(Article is below...)

Lyndon B. Johnson

Lyndon Baines Johnson also served as the 37th Vice President of the United States under John F. Kennedy from 1961 until 1963.

Johnson succeeded to the presidency directly after the assassination of President John F. Kennedy and was elected president during the landslide victory in 1964. He was a major leader for the Democratic Party and was responsible for the "Great Society" legislation which included many civil rights, Medicare, Medicaid, education funding, and the "War on Poverty." He also escalated the American involvement in the Vietnam War, raising the number of troops from 16,000 to 550,000 during his four years in office.

After his 1960 campaign for Democratic nomination for presidency failed, he was selected by JFK to be his running-mate. Once he took office after the JFK assassination, his popularity declined. His reelection bid in 1968 fell short due to the Democratic party opposing the Vietnam War. He withdrew his election bid and concentrated on peacemaking. He was renowned for his personality and the "Johnson treatment," his persuasion techniques of powerful politicians.

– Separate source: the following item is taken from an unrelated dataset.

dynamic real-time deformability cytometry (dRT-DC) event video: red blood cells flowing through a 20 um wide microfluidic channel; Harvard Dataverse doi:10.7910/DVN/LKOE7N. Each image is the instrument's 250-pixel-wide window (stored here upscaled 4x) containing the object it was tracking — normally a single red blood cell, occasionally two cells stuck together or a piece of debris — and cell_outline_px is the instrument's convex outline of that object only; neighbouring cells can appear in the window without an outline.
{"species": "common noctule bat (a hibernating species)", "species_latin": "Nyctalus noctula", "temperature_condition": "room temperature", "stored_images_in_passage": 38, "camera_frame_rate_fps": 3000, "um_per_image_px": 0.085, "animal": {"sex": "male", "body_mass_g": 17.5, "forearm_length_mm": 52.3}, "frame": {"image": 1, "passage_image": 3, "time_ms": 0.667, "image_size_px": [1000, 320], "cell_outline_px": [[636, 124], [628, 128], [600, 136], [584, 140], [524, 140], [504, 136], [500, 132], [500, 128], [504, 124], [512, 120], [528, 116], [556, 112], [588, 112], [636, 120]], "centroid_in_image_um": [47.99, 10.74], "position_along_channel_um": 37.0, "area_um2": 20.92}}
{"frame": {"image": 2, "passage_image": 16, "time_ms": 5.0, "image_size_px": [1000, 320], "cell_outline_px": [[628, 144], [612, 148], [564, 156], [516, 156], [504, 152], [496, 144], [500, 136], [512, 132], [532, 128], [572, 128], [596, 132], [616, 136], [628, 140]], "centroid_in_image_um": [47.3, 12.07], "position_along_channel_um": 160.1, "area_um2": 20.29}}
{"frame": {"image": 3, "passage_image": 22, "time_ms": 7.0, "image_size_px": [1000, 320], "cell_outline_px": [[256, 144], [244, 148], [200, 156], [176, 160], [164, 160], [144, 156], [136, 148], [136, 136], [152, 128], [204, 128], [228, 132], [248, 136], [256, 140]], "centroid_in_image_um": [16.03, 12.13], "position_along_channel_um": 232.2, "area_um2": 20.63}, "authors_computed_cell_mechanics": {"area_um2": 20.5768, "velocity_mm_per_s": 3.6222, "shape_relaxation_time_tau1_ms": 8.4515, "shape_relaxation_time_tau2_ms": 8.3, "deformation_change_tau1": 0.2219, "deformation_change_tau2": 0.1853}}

Johnson died after suffering his third heart attack, on January 22, 1973.


Did you ever think that making a speech on economics is a lot like pissing down your leg? It seems hot to you, but it never does to anyone else.
A President's hardest task is not to do what is right, but to know what is right.
believe the destiny of your generation - and your nation - is a rendezvous with excellence.
I don't believe I'll ever get credit for anything I do in foreign affairs, no matter how successful it is, because I didn't go to Harvard.
Any jackass can kick down a barn but it takes a good carpenter to build one.
If one morning I walked on top of the water across the Potomac River, the headline that afternoon would read: "President Can't Swim."
One lesson you better learn if you want to be in politics is that you never go out on a golf course and beat the President.
Presidents quickly realize that while a single act might destroy the world they live in, no one single decision can make life suddenly better or can turn history around for the good.
I once told Nixon that the Presidency is like being a jackass caught in a hail storm. You've got to just stand there and take it.
I am a freeman, an American, a United States Senator, and a Democrat, in that order.